O Brasil sempre teve o dom de produzir gigantes em meio à precariedade. Foi assim com Érico Veríssimo, que nos ofereceu mundos inteiros dentro das páginas de romances maravilhosos como “Olhai os Lírios do Campo” e “Incidente em Antares”. E foi assim com seu filho, Luiz Fernando Verissimo, que não herdou apenas o sobrenome, mas a verve literária que transformava o absurdo cotidiano em crônica, e a crônica em retratos de nós mesmos.
Verissimo não precisou subir em palanques nem comandar tropas. Sua arma era mais devastadora: o humor. Enquanto os generais da ditadura civil-militar distribuíam censura, ele respondia com ironia fina, quase inglesa, mas sempre com um sotaque brasileiro irresistível.
Quem leu “As Cobras” sabe que, em cada diálogo serpentino, havia uma verdade que não cabia nos jornais censurados, mas cabia nas tiras. Quem conheceu “O Condomínio” percebeu que a transição democrática não era romance de reconciliação, mas um elevador entupido de fantasmas. E em “A Mancha”, Verissimo foi além, expondo a derrota de uma geração inteira, com a delicadeza de quem sabe que até as cicatrizes têm alma.
Mas talvez sua maior criação política não tenha sido nem cobra nem homem, mas uma senhora de Taubaté, a Velhinha. A criatura doce, crédula, devota do governo, fosse ele qual fosse. Deliberadamente, a Velhinha acreditava nos mandatários de todos os matizes.

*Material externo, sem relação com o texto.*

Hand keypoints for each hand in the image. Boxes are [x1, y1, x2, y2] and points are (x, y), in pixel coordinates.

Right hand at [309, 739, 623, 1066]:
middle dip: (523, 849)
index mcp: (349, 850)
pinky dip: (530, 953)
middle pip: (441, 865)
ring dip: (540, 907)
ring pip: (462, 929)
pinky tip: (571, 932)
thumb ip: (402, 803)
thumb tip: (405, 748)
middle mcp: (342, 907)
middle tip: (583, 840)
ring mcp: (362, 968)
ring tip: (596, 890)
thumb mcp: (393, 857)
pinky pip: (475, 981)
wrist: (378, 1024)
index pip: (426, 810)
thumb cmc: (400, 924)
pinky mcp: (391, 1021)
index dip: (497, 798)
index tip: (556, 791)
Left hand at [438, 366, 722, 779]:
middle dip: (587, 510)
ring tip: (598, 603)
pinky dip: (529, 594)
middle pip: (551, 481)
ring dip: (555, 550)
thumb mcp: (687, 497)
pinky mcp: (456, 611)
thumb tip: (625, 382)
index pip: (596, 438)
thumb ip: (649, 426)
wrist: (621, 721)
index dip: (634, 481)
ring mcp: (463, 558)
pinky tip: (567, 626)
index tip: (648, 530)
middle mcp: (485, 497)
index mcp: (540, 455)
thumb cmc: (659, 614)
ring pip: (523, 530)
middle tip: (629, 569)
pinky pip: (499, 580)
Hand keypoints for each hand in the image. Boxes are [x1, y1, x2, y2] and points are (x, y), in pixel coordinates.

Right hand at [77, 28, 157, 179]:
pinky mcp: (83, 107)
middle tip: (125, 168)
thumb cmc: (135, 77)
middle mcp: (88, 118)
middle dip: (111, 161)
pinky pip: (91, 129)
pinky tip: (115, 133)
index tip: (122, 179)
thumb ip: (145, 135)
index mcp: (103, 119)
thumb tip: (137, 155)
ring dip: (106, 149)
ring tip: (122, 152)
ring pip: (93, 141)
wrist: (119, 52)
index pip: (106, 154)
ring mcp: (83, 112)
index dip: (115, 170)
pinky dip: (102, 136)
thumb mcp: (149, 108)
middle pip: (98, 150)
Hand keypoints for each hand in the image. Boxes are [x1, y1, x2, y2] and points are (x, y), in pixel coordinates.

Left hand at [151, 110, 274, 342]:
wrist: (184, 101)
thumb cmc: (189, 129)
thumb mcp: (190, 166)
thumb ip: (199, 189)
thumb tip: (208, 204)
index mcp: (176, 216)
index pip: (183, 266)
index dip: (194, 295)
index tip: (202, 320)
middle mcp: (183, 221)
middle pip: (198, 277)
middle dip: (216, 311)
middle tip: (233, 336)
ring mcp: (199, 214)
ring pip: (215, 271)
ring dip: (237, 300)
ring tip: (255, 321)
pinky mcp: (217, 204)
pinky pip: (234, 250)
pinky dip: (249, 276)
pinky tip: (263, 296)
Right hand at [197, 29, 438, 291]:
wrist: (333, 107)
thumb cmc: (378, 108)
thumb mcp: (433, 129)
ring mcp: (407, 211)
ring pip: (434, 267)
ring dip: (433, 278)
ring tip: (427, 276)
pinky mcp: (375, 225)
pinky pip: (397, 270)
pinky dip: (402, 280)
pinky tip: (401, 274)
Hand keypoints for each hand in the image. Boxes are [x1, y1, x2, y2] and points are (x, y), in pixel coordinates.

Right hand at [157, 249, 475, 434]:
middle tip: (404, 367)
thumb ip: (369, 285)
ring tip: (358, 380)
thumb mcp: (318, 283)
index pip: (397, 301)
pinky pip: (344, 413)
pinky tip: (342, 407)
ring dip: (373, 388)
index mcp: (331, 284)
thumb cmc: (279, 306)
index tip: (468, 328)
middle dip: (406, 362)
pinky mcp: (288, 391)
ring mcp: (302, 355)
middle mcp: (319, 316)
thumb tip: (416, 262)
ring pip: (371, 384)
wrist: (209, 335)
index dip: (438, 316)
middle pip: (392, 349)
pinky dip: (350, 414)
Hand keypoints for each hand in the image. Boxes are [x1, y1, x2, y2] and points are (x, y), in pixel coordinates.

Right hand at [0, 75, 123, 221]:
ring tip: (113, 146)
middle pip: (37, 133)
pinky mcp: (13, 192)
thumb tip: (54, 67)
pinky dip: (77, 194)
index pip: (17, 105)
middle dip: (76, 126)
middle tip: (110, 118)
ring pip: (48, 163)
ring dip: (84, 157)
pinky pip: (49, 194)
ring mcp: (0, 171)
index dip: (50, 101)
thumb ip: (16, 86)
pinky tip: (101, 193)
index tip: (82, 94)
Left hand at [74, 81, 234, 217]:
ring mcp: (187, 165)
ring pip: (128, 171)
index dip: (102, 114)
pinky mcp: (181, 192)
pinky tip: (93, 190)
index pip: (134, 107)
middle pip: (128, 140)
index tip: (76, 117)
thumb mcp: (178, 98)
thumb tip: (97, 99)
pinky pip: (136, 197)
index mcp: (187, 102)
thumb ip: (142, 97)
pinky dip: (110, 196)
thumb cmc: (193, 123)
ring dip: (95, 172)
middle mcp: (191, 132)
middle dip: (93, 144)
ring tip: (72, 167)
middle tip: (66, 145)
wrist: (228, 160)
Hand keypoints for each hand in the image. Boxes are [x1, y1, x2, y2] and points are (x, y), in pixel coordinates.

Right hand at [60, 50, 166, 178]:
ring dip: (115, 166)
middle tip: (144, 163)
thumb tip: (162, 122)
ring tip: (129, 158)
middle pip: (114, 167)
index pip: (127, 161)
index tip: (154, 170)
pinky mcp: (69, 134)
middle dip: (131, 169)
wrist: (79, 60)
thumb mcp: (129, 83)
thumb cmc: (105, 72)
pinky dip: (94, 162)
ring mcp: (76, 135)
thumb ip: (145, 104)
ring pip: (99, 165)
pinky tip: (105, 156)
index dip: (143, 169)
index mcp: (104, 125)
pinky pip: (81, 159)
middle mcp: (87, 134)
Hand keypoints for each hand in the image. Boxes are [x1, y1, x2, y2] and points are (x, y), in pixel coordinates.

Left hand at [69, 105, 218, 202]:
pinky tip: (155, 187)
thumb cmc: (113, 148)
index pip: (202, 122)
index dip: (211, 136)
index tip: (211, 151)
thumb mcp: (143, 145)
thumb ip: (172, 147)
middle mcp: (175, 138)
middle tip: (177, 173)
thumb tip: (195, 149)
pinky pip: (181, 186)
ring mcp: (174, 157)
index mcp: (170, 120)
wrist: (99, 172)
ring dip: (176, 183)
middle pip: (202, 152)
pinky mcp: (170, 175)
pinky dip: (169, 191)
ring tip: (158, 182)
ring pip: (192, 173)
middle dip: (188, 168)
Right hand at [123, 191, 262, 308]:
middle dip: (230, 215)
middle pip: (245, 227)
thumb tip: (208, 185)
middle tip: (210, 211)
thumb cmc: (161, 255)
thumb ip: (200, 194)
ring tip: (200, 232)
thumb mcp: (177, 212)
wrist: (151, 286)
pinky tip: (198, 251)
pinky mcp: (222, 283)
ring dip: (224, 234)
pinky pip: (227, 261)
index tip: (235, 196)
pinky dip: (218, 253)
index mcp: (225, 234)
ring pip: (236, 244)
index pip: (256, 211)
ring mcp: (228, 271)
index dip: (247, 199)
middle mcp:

Criada em plena ditadura, ela exaltava os militares que juravam não haver tortura nos porões do regime. A Velhinha sobreviveu a Fernando Collor, telefonava para José Sarney e até rebatizou o gato de estimação em homenagem a Lula.
A Velhinha era, como disse Verissimo, “a última pessoa no Brasil que ainda acreditava no governo”. Hoje, talvez até ela tivesse desistido. Mas é bom lembrar que, com sua Velhinha, Verissimo desnudou uma tragédia nacional: nossa compulsão em crer, sempre de novo, nas promessas oficiais.
A Velhinha era uma piada tão boa que acabou virando realidade sociológica, pois até hoje há os fanáticos pelo poder, mesmo quando tudo já desmoronou.
Rimos porque doía. Rimos porque, na risada, Verissimo nos dava fôlego para atravessar os anos pesados. Poucos, pouquíssimos, conseguiram tanto com tão pouco, meia página de jornal, um parágrafo certeiro, uma frase que desmontava ministros.
Eis o talento de Verissimo: transformar a política nacional, transformar uma tragicomédia infindável em riso de primeira qualidade. Riso crítico, riso libertador. Riso que nos salvava da tentação de levar a sério quem nunca mereceu.

Hoje, em tempos de “internetês”, quando a literatura se resume a posts apressados, emojis e vídeos de quinze segundos, pensar em novos Veríssimos é quase utopia. Quem terá paciência de ler “O Analista de Bagé” se mal conseguimos concluir um X? No lugar da crônica, temos posts apressados. No lugar do humor inteligente, temos memes descartáveis. No lugar da reflexão, a pressa de deslizar o dedo pela tela.
Luiz Fernando Verissimo partiu, e com ele se vai uma era em que ainda acreditávamos que a crônica podia salvar a nação do ridículo. Sem ele, ficamos mais pobres. Ficamos mais pobres de literatura de valores, de reflexão, de talento. E, principalmente, ficamos mais pobres de humor, aquele humor que não era anestesia, mas bisturi.
Talvez reste a nós, leitores órfãos, o consolo de que Verissimo não morreu de todo. Está vivo em cada ironia que nos escapa, em cada descrédito que nos salva, em cada gargalhada amarga diante da política nacional. No fim, o cronista sabia que só rindo é possível suportar este país.
Verissimo nos ensinou que rir é ato político, que ironia é resistência e que a literatura pode ser o último refúgio da sanidade. Sem ele, ficamos órfãos de gargalhada e de lucidez.
E agora, diante da política nacional, só nos resta a pergunta: sem Verissimo, quem vai rir por nós?